TASK TO COMPLETE ▸
A single number is required: the count of lines in the records below that contain the word "linecap".

Saved entries ▸
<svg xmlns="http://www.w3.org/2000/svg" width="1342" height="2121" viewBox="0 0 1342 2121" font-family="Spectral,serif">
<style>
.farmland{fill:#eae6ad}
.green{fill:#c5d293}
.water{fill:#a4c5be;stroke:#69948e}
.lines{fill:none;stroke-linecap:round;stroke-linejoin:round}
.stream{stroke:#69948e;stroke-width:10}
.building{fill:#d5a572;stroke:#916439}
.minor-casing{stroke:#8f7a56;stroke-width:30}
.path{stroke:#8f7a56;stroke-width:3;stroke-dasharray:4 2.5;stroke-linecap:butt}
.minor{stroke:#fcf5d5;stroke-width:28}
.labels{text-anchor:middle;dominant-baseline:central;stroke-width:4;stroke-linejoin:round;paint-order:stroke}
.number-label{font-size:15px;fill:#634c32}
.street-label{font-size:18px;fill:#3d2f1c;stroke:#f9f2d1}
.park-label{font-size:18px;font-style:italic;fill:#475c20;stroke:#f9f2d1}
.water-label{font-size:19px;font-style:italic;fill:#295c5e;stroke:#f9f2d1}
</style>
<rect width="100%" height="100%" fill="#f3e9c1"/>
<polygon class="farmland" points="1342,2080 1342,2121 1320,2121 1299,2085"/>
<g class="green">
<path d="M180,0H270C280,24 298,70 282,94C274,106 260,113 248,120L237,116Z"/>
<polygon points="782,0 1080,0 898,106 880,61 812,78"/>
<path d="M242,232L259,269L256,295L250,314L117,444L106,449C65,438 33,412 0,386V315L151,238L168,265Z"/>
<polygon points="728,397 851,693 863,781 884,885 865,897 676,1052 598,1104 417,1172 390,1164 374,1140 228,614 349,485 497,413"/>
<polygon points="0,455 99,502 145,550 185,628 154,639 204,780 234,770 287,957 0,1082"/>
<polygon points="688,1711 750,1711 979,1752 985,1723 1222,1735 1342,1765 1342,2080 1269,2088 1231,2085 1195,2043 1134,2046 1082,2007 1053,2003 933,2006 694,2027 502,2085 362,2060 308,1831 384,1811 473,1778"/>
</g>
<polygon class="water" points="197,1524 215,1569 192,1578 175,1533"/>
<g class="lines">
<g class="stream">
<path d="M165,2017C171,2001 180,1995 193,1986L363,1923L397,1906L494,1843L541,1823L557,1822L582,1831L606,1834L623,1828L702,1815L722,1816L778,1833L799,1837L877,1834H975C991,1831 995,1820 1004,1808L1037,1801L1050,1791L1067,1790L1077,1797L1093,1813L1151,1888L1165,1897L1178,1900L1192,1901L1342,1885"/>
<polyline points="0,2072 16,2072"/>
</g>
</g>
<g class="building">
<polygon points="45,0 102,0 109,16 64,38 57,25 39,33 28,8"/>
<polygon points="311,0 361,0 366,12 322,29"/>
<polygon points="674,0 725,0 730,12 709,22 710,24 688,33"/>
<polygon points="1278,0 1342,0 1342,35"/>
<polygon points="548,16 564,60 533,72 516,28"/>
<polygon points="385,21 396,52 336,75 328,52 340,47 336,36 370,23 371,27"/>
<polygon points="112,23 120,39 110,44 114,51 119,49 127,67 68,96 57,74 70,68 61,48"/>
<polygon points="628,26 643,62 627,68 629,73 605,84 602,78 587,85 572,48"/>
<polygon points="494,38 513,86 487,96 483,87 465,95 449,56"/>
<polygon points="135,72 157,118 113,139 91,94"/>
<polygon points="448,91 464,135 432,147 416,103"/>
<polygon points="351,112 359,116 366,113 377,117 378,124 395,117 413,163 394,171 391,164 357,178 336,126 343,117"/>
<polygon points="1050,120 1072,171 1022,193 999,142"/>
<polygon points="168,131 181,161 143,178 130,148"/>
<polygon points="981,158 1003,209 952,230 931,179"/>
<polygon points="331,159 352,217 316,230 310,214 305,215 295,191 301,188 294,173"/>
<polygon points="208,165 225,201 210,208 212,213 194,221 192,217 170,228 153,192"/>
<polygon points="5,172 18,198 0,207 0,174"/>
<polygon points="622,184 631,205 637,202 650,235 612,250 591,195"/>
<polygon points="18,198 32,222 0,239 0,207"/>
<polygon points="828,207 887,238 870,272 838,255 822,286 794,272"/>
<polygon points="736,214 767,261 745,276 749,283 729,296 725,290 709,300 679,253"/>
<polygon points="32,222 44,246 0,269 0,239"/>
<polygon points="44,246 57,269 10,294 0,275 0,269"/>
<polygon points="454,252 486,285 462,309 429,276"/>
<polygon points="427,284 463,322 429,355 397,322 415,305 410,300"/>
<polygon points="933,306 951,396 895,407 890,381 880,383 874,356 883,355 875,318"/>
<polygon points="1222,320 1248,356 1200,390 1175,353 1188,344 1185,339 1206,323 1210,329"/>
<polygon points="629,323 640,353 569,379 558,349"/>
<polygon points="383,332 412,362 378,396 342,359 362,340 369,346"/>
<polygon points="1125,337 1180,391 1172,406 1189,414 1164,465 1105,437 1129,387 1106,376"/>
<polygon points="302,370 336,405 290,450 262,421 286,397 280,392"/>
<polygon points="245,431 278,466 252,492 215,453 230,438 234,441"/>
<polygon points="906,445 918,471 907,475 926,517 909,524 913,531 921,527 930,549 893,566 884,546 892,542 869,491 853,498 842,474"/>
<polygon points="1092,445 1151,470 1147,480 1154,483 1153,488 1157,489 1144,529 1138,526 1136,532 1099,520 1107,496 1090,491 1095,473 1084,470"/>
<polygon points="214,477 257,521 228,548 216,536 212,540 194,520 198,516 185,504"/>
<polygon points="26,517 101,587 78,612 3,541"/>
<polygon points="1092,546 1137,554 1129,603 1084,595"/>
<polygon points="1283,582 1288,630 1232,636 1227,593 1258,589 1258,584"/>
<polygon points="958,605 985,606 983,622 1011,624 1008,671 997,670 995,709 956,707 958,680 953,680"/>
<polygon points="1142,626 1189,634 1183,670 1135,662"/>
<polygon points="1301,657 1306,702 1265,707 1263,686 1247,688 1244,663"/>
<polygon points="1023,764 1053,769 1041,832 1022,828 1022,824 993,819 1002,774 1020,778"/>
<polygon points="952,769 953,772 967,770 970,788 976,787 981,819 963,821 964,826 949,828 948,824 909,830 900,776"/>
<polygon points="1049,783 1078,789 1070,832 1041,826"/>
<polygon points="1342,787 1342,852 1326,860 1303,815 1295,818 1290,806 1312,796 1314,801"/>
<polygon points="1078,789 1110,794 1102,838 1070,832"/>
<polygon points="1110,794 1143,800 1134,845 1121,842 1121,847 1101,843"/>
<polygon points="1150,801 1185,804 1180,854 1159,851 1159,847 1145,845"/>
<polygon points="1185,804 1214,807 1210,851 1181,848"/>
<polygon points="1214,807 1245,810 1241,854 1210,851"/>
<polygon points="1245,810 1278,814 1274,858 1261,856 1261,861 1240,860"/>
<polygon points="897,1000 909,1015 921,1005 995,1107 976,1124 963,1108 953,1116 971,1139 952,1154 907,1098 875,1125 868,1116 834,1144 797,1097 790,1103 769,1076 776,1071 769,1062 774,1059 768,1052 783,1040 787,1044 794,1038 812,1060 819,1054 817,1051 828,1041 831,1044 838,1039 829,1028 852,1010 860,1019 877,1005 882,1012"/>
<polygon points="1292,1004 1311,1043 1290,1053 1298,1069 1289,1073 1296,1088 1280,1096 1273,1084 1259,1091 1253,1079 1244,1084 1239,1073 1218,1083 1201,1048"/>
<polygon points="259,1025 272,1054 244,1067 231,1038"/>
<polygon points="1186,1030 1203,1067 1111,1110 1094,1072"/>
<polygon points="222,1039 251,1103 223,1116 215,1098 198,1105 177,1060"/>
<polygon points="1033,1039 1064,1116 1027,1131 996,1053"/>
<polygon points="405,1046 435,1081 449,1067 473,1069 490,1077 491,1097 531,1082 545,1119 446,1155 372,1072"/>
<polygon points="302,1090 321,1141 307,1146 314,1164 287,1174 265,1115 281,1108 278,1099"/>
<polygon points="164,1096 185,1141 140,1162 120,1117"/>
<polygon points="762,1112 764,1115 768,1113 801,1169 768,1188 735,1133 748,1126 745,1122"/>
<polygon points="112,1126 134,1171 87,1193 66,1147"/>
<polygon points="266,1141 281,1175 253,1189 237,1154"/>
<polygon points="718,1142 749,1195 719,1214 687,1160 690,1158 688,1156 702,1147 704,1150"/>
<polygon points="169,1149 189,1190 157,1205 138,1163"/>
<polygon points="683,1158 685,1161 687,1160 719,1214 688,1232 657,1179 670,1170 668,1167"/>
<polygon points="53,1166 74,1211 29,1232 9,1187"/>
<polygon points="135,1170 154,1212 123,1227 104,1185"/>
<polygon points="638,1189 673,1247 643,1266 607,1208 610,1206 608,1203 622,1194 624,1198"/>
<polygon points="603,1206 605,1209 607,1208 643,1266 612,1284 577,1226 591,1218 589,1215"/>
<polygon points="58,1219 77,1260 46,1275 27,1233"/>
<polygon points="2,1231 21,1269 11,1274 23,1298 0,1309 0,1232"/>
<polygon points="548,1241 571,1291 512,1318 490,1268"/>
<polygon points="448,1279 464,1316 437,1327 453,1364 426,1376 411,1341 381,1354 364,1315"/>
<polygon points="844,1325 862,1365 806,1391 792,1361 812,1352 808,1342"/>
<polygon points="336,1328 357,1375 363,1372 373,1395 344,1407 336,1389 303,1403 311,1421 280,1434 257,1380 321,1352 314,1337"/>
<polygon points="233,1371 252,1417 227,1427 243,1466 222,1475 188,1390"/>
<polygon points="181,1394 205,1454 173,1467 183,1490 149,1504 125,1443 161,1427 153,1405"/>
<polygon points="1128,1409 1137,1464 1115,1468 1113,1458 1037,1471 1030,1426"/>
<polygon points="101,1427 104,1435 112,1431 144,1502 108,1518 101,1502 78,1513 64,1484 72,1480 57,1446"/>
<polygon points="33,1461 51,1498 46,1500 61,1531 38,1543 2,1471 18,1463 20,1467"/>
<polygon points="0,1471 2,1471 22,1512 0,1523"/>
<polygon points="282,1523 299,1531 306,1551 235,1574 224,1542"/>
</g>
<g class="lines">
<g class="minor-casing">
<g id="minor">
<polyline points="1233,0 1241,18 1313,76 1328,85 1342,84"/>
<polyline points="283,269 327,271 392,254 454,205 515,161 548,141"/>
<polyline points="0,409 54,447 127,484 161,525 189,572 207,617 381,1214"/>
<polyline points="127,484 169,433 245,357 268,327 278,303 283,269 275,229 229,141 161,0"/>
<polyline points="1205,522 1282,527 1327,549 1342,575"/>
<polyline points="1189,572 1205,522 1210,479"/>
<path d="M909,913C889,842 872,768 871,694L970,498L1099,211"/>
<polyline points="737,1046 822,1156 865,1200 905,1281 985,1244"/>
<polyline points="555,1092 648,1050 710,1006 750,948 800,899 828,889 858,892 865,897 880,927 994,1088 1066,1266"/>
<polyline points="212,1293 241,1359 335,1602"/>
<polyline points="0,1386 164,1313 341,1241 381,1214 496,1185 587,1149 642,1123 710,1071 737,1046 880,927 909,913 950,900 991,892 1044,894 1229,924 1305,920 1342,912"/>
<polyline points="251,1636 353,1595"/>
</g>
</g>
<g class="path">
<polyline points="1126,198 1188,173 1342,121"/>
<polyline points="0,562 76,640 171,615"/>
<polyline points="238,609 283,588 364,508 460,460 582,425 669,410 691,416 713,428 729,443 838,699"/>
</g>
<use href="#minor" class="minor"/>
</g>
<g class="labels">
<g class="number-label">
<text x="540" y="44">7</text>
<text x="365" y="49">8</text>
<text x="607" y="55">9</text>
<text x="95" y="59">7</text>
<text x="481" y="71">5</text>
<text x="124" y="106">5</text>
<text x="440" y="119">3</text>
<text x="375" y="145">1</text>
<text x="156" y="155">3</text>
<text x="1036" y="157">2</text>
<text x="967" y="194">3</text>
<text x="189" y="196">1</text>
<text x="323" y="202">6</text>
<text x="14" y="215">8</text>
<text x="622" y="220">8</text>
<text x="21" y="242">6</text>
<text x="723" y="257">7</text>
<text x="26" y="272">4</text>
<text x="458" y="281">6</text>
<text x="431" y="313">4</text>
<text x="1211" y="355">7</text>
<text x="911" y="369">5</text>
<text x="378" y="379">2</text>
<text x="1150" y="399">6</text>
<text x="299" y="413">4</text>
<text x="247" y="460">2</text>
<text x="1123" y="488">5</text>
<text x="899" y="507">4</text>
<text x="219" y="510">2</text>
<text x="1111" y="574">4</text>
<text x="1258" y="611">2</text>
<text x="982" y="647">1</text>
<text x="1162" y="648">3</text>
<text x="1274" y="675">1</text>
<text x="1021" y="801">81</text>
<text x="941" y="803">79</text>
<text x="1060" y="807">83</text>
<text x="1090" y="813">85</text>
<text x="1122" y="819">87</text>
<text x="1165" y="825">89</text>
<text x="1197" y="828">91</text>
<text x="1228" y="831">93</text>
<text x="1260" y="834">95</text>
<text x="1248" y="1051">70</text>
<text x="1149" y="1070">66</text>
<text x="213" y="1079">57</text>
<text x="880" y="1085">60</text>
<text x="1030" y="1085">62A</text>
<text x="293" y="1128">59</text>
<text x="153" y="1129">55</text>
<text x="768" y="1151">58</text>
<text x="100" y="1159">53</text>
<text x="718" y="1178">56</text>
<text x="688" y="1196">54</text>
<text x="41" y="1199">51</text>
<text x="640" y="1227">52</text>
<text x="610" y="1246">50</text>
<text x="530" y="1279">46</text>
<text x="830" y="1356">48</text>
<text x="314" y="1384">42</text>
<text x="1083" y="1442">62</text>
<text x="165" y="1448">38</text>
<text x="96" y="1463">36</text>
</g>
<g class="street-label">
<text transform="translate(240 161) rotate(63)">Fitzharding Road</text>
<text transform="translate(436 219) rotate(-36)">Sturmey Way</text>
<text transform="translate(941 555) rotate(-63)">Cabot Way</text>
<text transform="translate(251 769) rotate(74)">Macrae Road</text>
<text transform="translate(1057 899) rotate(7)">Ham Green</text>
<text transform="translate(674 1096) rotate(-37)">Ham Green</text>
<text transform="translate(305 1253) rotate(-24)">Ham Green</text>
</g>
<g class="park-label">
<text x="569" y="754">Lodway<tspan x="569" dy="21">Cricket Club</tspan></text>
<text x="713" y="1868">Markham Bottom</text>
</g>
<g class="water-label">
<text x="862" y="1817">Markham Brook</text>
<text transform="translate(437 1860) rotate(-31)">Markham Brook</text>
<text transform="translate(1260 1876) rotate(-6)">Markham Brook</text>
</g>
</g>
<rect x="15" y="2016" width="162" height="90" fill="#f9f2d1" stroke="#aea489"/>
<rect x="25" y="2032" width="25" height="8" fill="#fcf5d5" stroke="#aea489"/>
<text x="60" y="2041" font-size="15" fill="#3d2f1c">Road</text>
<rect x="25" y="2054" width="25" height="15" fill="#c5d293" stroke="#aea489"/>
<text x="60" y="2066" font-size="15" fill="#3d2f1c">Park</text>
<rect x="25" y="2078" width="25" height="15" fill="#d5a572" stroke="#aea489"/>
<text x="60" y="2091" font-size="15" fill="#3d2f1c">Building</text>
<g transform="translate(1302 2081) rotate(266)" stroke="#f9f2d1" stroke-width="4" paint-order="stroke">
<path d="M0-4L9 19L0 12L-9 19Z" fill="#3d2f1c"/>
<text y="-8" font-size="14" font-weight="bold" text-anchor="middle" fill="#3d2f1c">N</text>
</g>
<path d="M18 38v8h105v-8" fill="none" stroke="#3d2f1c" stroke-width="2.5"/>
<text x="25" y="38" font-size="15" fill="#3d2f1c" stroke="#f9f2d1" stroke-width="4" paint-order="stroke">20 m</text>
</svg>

THE ANSWER ▸
2